NEW YORK - To mark the creation of the next great brand in communications, some 210,000 employees of Verizon Communications (NYSE: VZ) will receive a financial stake in the future success of their new company through a company-wide stock option program announced today. It is the largest broad-based option grant ever made in the telecommunications industry.
This "Founders' Grant" will provide the company's eligible employees with options to purchase a total of 55 million shares of Verizon common stock. Verizon Communications is the national communications company formed by the merger of Bell Atlantic and GTE.
"Through this extraordinary program, we are celebrating the tremendous promise of Verizon Communications and encouraging our employees, who are the founders of this new company, to help shape its future," said Verizon Chairman and co-CEO Charles R. Lee.
The stock options are priced at $43.34 per share and will vest in three years. Recipients will include benefits-eligible hourly, salaried and part-time workers on Verizon's U.S. payroll and select international and overseas payrolls as of Sept. 7, 2000. Verizon Wireless has separate benefit programs, and its workers are not included in the Founders' Grant program.
"Our talented workforce is focused on making Verizon the world's most respected brand in communications," said Verizon President and co-CEO Ivan Seidenberg. "The Founders' Grant provides our employees a long-term stake in our company and enables them to participate with our shareholders in the growth of the company's value."

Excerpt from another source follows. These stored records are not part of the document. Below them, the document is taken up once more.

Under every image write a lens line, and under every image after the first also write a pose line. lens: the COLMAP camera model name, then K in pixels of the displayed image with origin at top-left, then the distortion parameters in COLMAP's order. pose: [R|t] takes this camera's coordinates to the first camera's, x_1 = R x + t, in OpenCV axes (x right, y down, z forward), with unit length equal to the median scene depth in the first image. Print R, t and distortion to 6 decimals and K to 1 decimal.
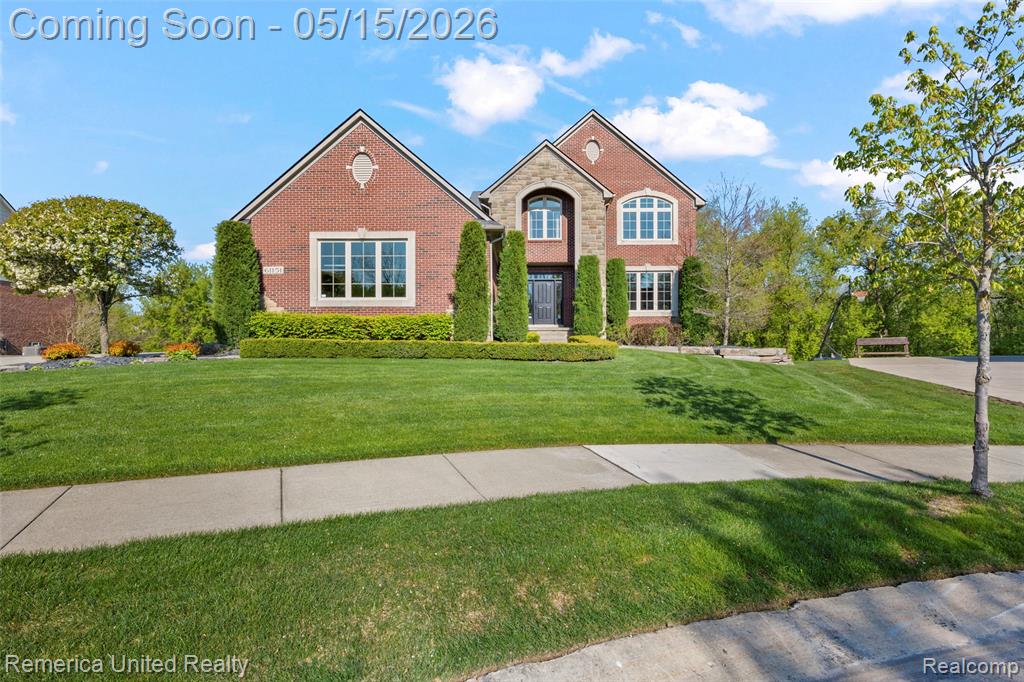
lens RADIAL K [[494.3, 0, 509.4], [0, 494.3, 338.9], [0, 0, 1]] dist [-0.004025, -0.000442]
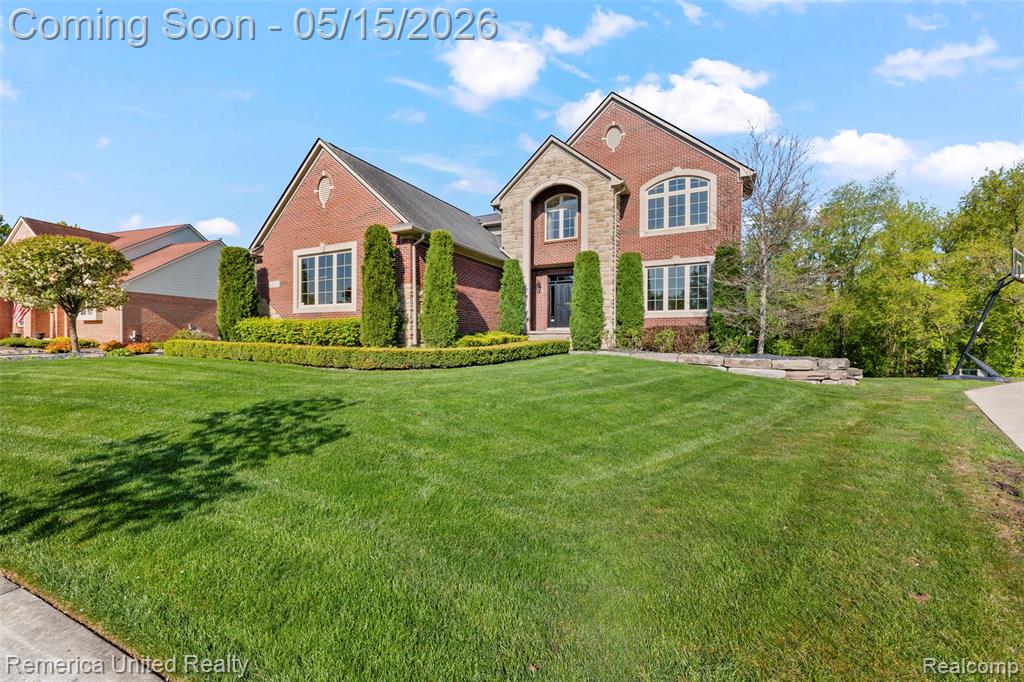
lens RADIAL K [[407.8, 0, 507.4], [0, 407.8, 340.0], [0, 0, 1]] dist [-0.004669, 0.000774]
pose [[0.892651, 0.008168, -0.450674, 0.354553], [-0.009424, 0.999955, -0.000543, -0.004078], [0.450650, 0.004732, 0.892688, 0.253936]]
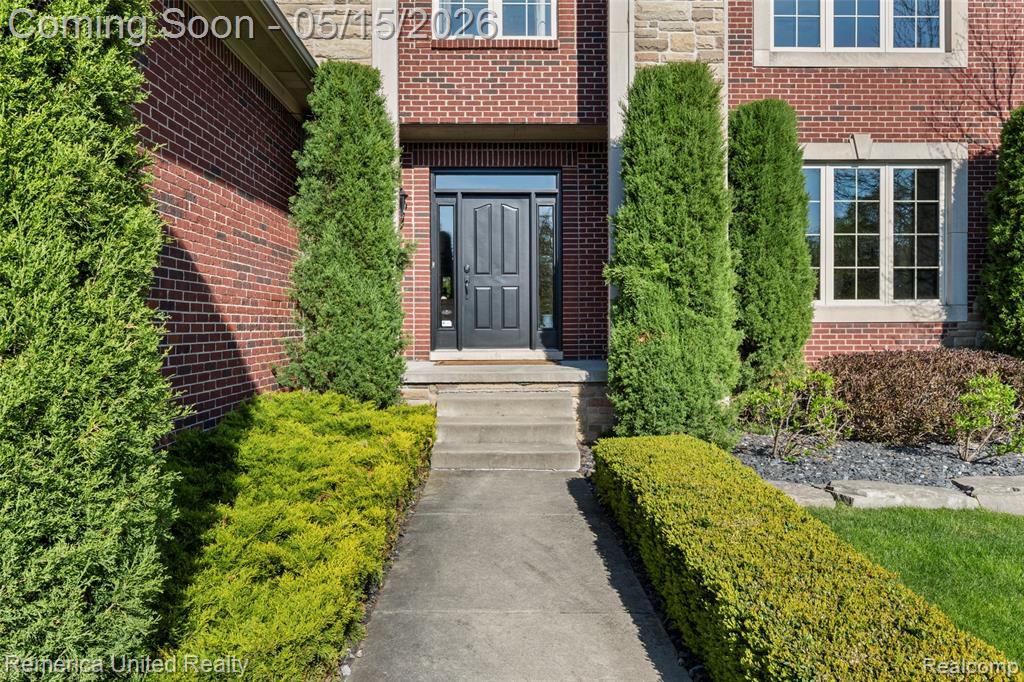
lens RADIAL K [[707.9, 0, 512.8], [0, 707.9, 338.1], [0, 0, 1]] dist [-0.010866, -0.003047]
pose [[0.999024, -0.001478, 0.044148, 0.067184], [0.000919, 0.999919, 0.012680, -0.044200], [-0.044163, -0.012628, 0.998945, 0.637648]]
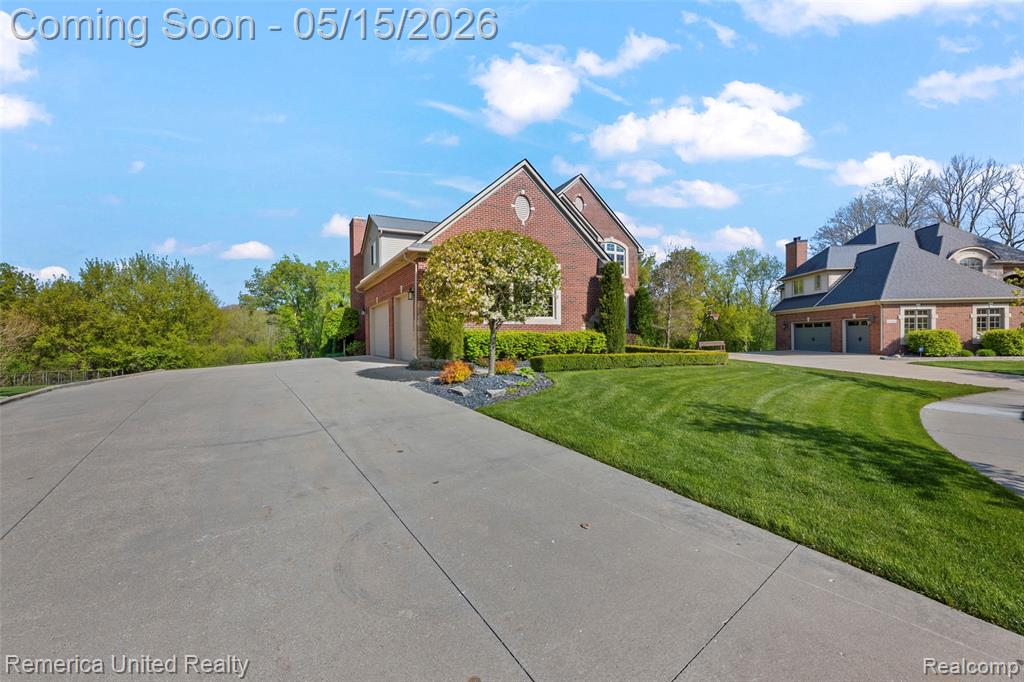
lens RADIAL K [[424.9, 0, 505.0], [0, 424.9, 339.2], [0, 0, 1]] dist [-0.002681, -0.000247]
pose [[0.884565, -0.007160, 0.466363, -0.578767], [0.005042, 0.999971, 0.005789, -0.025041], [-0.466390, -0.002769, 0.884575, 0.079633]]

Under the program, eligible employees below director level, who represent the majority of Verizon's workforce, will receive options to purchase between 100 and 700 shares, based on their employment category. Directors and above will receive grants according to their levels of responsibility.
Grants of 100 options to approximately 85,000 union-represented employees of the former Bell Atlantic are included in the Founders' Grant program and were announced previously. Some 40,000 union-represented employees of the former GTE also will receive grants of 100 options. Part-time employees will be eligible for one-half of the grant size in their category.
Verizon Communications (NYSE:VZ), formed by the merger of Bell Atlantic and GTE, is one of the world's leading providers of communications services. Verizon companies are the largest providers of wireline and wireless communications in the United States, with more than 100 million access line equivalents and 25.6 million wireless customers. A Fortune 10 company with more than 260,000 employees and approximately $60 billion in 1999 revenues, Verizon's global presence extends to 40 countries in the Americas, Europe, Asia and the Pacific. For more information on Verizon, visit www.verizon.com .
NOTE: This press release contains statements about expected future events and financial results that are forward-looking and subject to risks and uncertainties. For those statements, we claim the protection of the safe harbor for forward-looking statements contained in the Private Securities Litigation Reform Act of 1995. The following important factors could affect future results and could cause those results to differ materially from those expressed in the forward-looking statements: materially adverse changes in economic conditions in the markets served by us or by companies in which we have substantial investments; material changes in available technology; the final outcome of federal, state, and local regulatory initiatives and proceedings, including arbitration proceedings, and judicial review of those initiatives and proceedings, pertaining to, among other matters, the terms of interconnection, access charges, universal service, and unbundled network element and resale rates; the extent, timing, success, and overall effects of competition from others in the local telephone and toll service markets; the timing and profitability of our entry into the in-region long distance market; our ability to combine former Bell Atlantic and GTE operations, satisfy regulatory conditions and obtain revenue enhancements and cost savings following the merger; the profitability of our entry into the nationwide broadband access market, including the impact of our transaction with Northpoint Communications; the ability of Verizon Wireless to combine operations and obtain revenue enhancements and cost savings; and our ability to convert our ownership interest in Genuity Inc. into a controlling interest consistent with regulatory conditions, and Genuity's ensuing profitability.